> _Page extract_:
——
SmallBusiness.co.uk finds out how data recovery can save you when you’re in a pickle.
For fast-growing companies, time constraints often make data backup a low priority. Yet, with the amount of data stored on servers, computer hard drives and portable storage devices amounting to terabytes (thousands of gigabytes), taking precautions could save a headache in the long run.
JJ Wood at hazardous area compliance firm Inglewood Engineering Consultancy suffered a hard disk failure on a RAID 5 system, a storage device considered to be particularly reliable: ‘We had been told that the chances of such a loss were very slim, but that’s simply not the case.
——
> _Material_:
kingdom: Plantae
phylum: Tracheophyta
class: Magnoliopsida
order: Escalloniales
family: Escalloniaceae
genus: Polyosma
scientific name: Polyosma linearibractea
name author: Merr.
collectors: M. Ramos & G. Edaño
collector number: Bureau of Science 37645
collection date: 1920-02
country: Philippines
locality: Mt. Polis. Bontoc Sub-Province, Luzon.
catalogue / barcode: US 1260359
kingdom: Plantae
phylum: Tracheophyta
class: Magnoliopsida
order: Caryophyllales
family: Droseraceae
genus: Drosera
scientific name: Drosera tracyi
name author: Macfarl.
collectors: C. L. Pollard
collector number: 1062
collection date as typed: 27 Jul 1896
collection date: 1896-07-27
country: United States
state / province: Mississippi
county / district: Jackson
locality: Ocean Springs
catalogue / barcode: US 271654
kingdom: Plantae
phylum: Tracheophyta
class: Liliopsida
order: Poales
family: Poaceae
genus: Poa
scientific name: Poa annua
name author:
——
> _Set problem 1_: Transcribe the passage of the data recovery article starting at "SmallBusiness.co.uk finds out" and ending at "the long run.".
> _Set problem 2_: Render this sentence from the data recovery article in Spanish: "For fast-growing companies, time constraints often make data backup a low priority."
> _Set problem 3_: Write the next part of the data recovery article, picking up after its final sentence.

> _Expected answer 1_:
SmallBusiness.co.uk finds out how data recovery can save you when you’re in a pickle.
For fast-growing companies, time constraints often make data backup a low priority. Yet, with the amount of data stored on servers, computer hard drives and portable storage devices amounting to terabytes (thousands of gigabytes), taking precautions could save a headache in the long run.

> _Expected answer 2_: Para las empresas de rápido crecimiento, las limitaciones de tiempo suelen hacer que la copia de seguridad de los datos sea una prioridad baja.

> _Expected answer 3_:
‘After a multiple disk failure the data, which is of a sensitive nature and very important to our company, was almost unrecoverable. Eventually we were able to restore it with the help of a data recovery firm and, as a result, set about improving our backup procedures. People just aren’t aware that one has to check and verify a backup system constantly.’
Andrew Unsworth of IT services specialist Willow Starcom says: ‘Systems that are not monitored on a regular basis are more prone to failing. Most people believe they are backing up, but often ignore error messages. Really, you need to weigh up the importance of your data and decide how much downtime your company can afford and what your steps would be in such an event to ensure business continuity.’
Kevin Long, managing director of Alexander Solicitors, had a server stolen and a tape backup fail. ‘We had no idea you needed to keep testing data on a digital audio tape (DAT) system and ended up losing everything that we process on a day-to-day basis. It cost us lots of time and money,’ he laments.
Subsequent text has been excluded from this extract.